> Problem to solve
Your answer must be an exact copy of the records below, with no pictures in it.

################

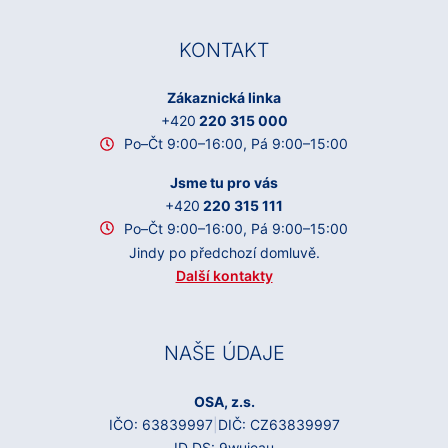
KONTAKT
Zákaznická linka
+420
220 315 000
Po–Čt 9:00–16:00, Pá 9:00–15:00
Jsme tu pro vás
+420
220 315 111
Po–Čt 9:00–16:00, Pá 9:00–15:00
Jindy po předchozí domluvě.
Další kontakty
NAŠE ÚDAJE
OSA, z.s.
IČO: 63839997
|
DIČ: CZ63839997
ID DS: 9wuieau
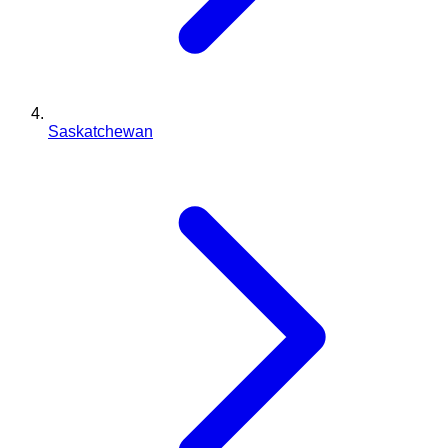
Saskatchewan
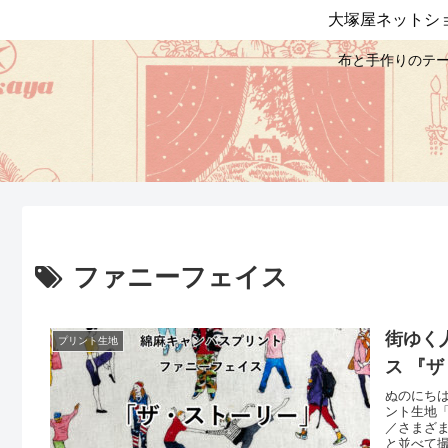
大塚屋ネットシ
布と手作りのテー
ファニーフェイス
街ゆく
プリント生地
ス 『ザ
ぬのにち
ント生地
／さまざ
と並べて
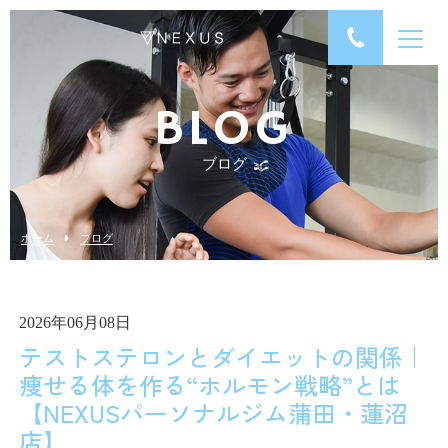
BLOG
ブログ
ホーム
ブログ
2026年06月08日
テストステロンとダイエットの関係｜
痩せる体を作る“ホルモン戦略”とは
【NEXUSパーソナルジム蒲田・蓮沼
店】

################

> Task solution
KONTAKT
Zákaznická linka
+420
220 315 000
Po–Čt 9:00–16:00, Pá 9:00–15:00
Jsme tu pro vás
+420
220 315 111
Po–Čt 9:00–16:00, Pá 9:00–15:00
Jindy po předchozí domluvě.
Další kontakty
NAŠE ÚDAJE
OSA, z.s.
IČO: 63839997
|
DIČ: CZ63839997
ID DS: 9wuieau
Saskatchewan
大塚屋ネットシ
布と手作りのテー
ファニーフェイス
街ゆく
プリント生地
ス 『ザ
ぬのにち
ント生地
／さまざ
と並べて
BLOG
ブログ
ホーム
ブログ
2026年06月08日
テストステロンとダイエットの関係｜
痩せる体を作る“ホルモン戦略”とは
【NEXUSパーソナルジム蒲田・蓮沼
店】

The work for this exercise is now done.